TEXT PASSAGE
= = = =
Donald Trump and his partner in crime, acting Attorney General Todd Blanche, have constructed what may be the most brazen heads-I-win-tails-you-lose arrangement in the history of American government. And to be clear about who is on the short end of both sticks: It’s the American public, you and me. We’re the ultimate suckers in Trump-Blanche world.

The $1.776 billion Anti-Weaponization Fund was created through a settlement agreement purporting to resolve Trump’s claims that a contractor for the IRS unlawfully disclosed his tax information (as indeed he did, but that doesn’t alter the multiple fatal failings with the lawsuit, including its unconstitutional collusive character). The agreement asserts that the fund “is not taxable income as to Plaintiffs, who receive no economic benefit from this Settlement Agreement.” Elsewhere, the document declares that Trump is not receiving “damages of any kind.” This framing is doing enormous legal work. It is also a fiction.

Blanche and Trump (let’s just call them Blump) have to have it both ways for the sinister arrangement to be even arguably legal. They need it to be a settlement because that is what gives the fund its veneer of legitimacy, and its access to federal dollars. A settlement of genuine legal claims provides the necessary hook for disbursing nearly $2 billion in public money.
= = = =
Condense the paragraph of the passage above on the Anti-Weaponization Fund that begins "The $1.776 billion Anti-Weaponization Fund" into a short bulleted list that keeps its main facts.
= = = =
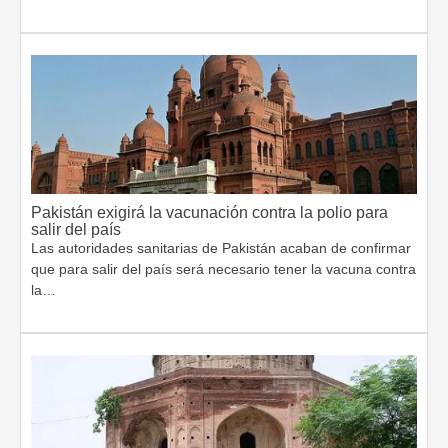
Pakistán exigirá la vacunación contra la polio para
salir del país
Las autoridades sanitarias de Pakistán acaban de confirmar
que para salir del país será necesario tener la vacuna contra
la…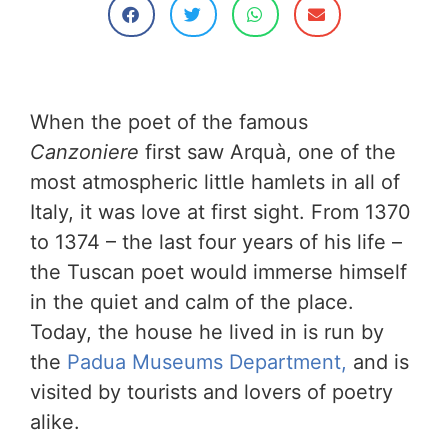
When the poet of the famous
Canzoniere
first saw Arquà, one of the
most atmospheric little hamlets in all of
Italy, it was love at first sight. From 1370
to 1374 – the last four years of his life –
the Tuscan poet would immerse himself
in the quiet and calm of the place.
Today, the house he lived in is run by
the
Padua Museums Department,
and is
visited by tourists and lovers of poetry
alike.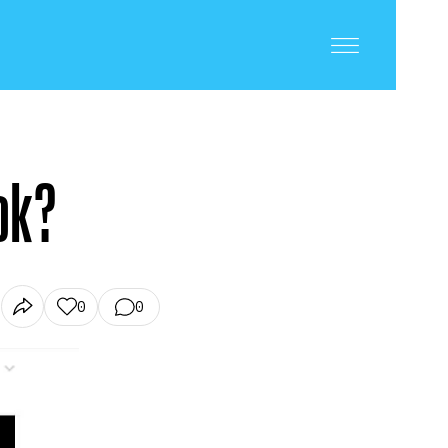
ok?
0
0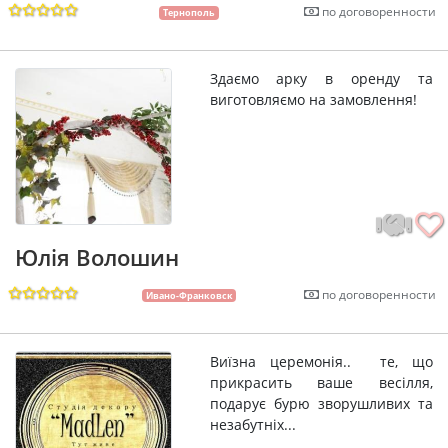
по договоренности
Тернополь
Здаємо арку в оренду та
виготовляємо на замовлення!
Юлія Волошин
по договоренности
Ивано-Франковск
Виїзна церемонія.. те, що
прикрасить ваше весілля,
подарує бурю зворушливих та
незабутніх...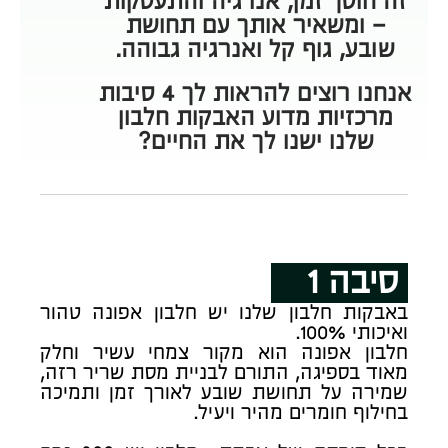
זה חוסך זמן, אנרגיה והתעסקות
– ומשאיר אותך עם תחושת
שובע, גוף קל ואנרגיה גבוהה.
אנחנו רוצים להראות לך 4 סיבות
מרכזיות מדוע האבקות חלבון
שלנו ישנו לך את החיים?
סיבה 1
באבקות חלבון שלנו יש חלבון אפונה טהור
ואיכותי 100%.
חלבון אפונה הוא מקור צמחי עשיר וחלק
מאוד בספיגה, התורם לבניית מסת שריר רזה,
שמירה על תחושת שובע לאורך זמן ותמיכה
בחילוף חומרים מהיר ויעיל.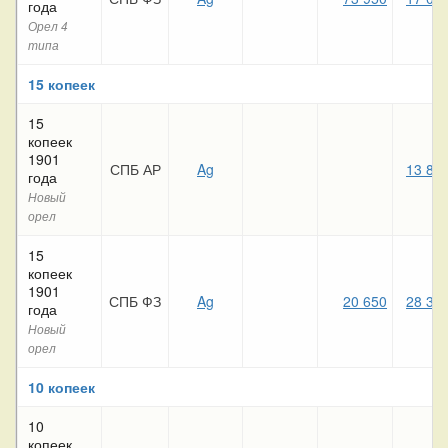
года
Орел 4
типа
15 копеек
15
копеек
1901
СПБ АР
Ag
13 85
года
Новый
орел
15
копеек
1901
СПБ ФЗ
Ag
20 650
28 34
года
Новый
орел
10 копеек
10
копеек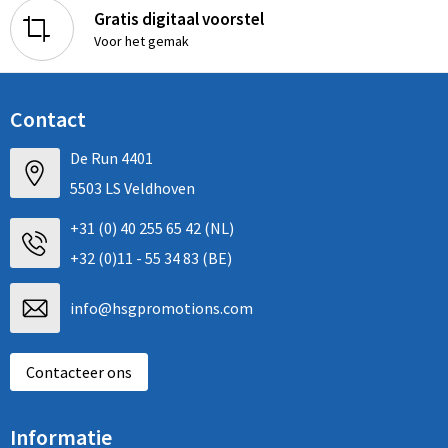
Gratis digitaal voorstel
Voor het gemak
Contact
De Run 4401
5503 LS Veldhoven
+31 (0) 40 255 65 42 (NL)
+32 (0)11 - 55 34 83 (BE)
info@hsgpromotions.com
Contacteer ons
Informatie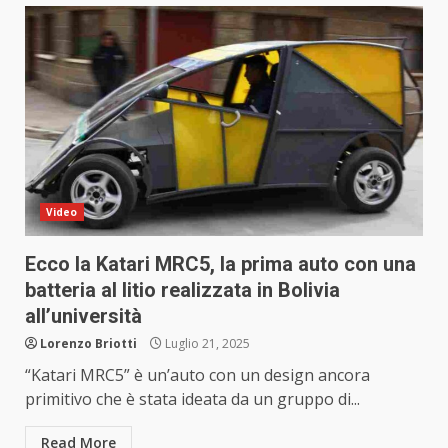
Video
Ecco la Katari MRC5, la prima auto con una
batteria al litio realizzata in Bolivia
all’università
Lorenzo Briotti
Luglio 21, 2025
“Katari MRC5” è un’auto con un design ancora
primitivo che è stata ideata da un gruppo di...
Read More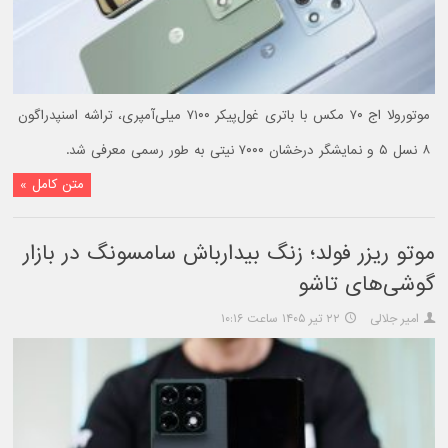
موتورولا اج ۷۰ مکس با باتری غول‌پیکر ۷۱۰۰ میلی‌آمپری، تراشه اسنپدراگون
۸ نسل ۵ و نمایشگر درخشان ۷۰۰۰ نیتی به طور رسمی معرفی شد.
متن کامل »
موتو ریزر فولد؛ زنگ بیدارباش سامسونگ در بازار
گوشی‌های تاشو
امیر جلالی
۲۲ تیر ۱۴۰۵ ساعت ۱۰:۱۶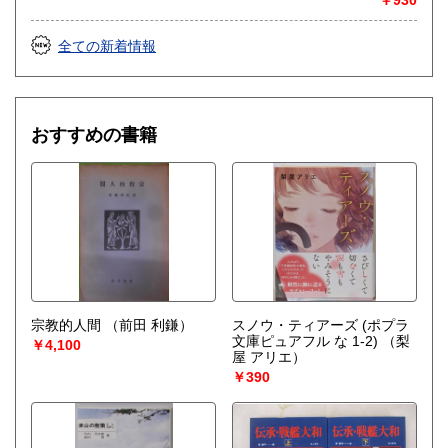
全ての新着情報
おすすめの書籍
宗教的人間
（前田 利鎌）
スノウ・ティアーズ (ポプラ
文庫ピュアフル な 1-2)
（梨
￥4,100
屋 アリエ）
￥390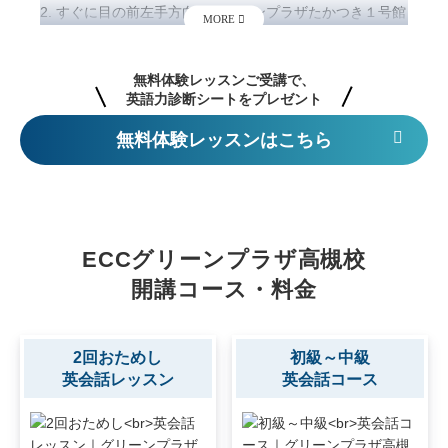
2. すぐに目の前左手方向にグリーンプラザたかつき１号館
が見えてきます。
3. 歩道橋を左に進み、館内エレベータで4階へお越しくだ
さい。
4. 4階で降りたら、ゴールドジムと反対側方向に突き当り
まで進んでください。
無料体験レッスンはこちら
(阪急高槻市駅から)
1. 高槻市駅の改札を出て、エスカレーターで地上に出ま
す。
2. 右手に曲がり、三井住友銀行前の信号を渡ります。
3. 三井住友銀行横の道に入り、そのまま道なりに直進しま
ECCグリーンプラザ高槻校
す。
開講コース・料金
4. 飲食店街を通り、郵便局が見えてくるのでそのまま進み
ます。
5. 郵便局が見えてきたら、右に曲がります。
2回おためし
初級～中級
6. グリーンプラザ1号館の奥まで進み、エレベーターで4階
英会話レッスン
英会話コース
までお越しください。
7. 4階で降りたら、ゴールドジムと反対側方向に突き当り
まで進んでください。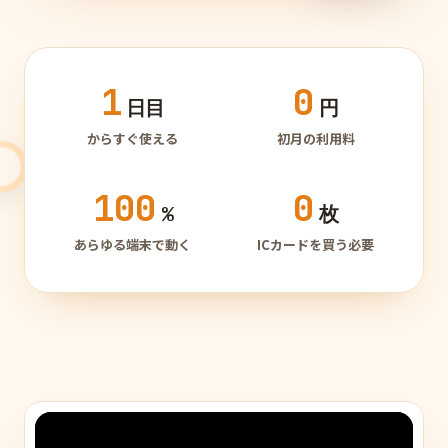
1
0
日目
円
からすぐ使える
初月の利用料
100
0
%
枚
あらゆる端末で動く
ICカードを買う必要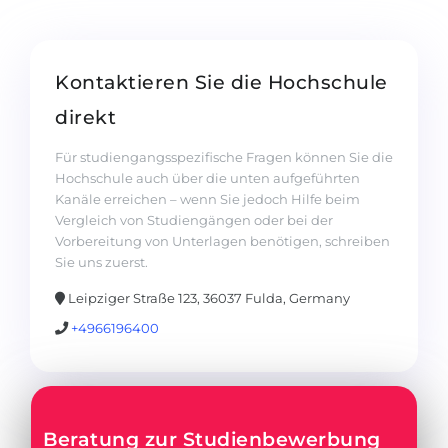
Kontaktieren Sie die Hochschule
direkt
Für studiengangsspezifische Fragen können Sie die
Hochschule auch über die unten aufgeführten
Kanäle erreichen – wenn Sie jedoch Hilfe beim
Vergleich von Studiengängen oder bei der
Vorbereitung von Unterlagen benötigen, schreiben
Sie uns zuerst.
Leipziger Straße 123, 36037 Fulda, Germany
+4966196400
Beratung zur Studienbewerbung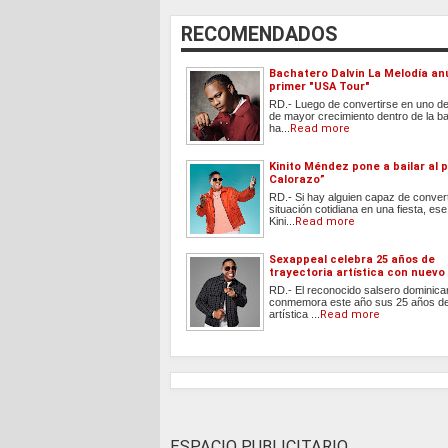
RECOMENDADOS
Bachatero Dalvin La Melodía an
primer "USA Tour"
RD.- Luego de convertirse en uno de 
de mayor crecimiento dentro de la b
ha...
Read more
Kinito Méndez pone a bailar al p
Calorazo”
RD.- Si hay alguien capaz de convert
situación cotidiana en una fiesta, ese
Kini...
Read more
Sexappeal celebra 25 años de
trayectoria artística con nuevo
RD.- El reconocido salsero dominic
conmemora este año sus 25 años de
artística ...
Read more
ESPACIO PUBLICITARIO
= = = =
OUTPUT OF THE TASK
- The $1.776 billion Anti-Weaponization Fund was created through a settlement agreement purporting to resolve Trump's claims that an IRS contractor unlawfully disclosed his tax information.
- The contractor did disclose it, but the lawsuit has multiple fatal failings, including its unconstitutional collusive character.
- The agreement states that the fund is not taxable income to the plaintiffs, who receive no economic benefit, and that Trump receives no damages of any kind.
- This framing does enormous legal work, yet it is a fiction.